*ASSIGNMENT:*
Copy the text lines from every row below word for word, and leave the pictures out of your answer.
---------- THE RECORDS ----------
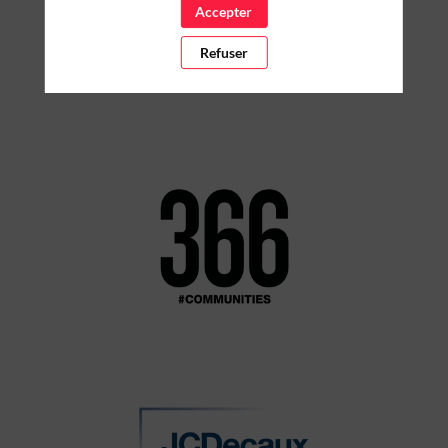
Accepter
Refuser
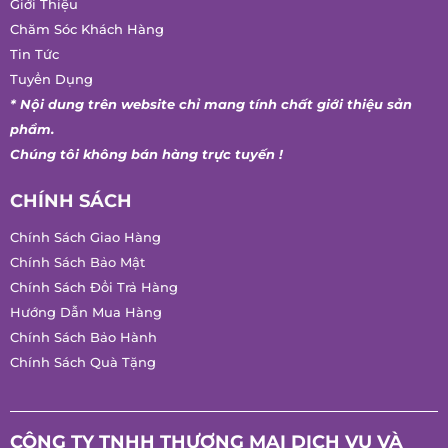
Chăm Sóc Khách Hàng
Tin Tức
Tuyển Dụng
* Nội dung trên website chỉ mang tính chất giới thiệu sản
phẩm.
Chúng tôi không bán hàng trực tuyến !
CHÍNH SÁCH
Chính Sách Giao Hàng
Chính Sách Bảo Mật
Chính Sách Đổi Trả Hàng
Hướng Dẫn Mua Hàng
Chính Sách Bảo Hành
Chính Sách Quà Tặng
CÔNG TY TNHH THƯƠNG MẠI DỊCH VỤ VÀ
----------
*TASK RESULT:*
Accepter
Refuser
Chăm Sóc Khách Hàng
Tin Tức
Tuyển Dụng
* Nội dung trên website chỉ mang tính chất giới thiệu sản
phẩm.
Chúng tôi không bán hàng trực tuyến !
CHÍNH SÁCH
Chính Sách Giao Hàng
Chính Sách Bảo Mật
Chính Sách Đổi Trả Hàng
Hướng Dẫn Mua Hàng
Chính Sách Bảo Hành
Chính Sách Quà Tặng
CÔNG TY TNHH THƯƠNG MẠI DỊCH VỤ VÀ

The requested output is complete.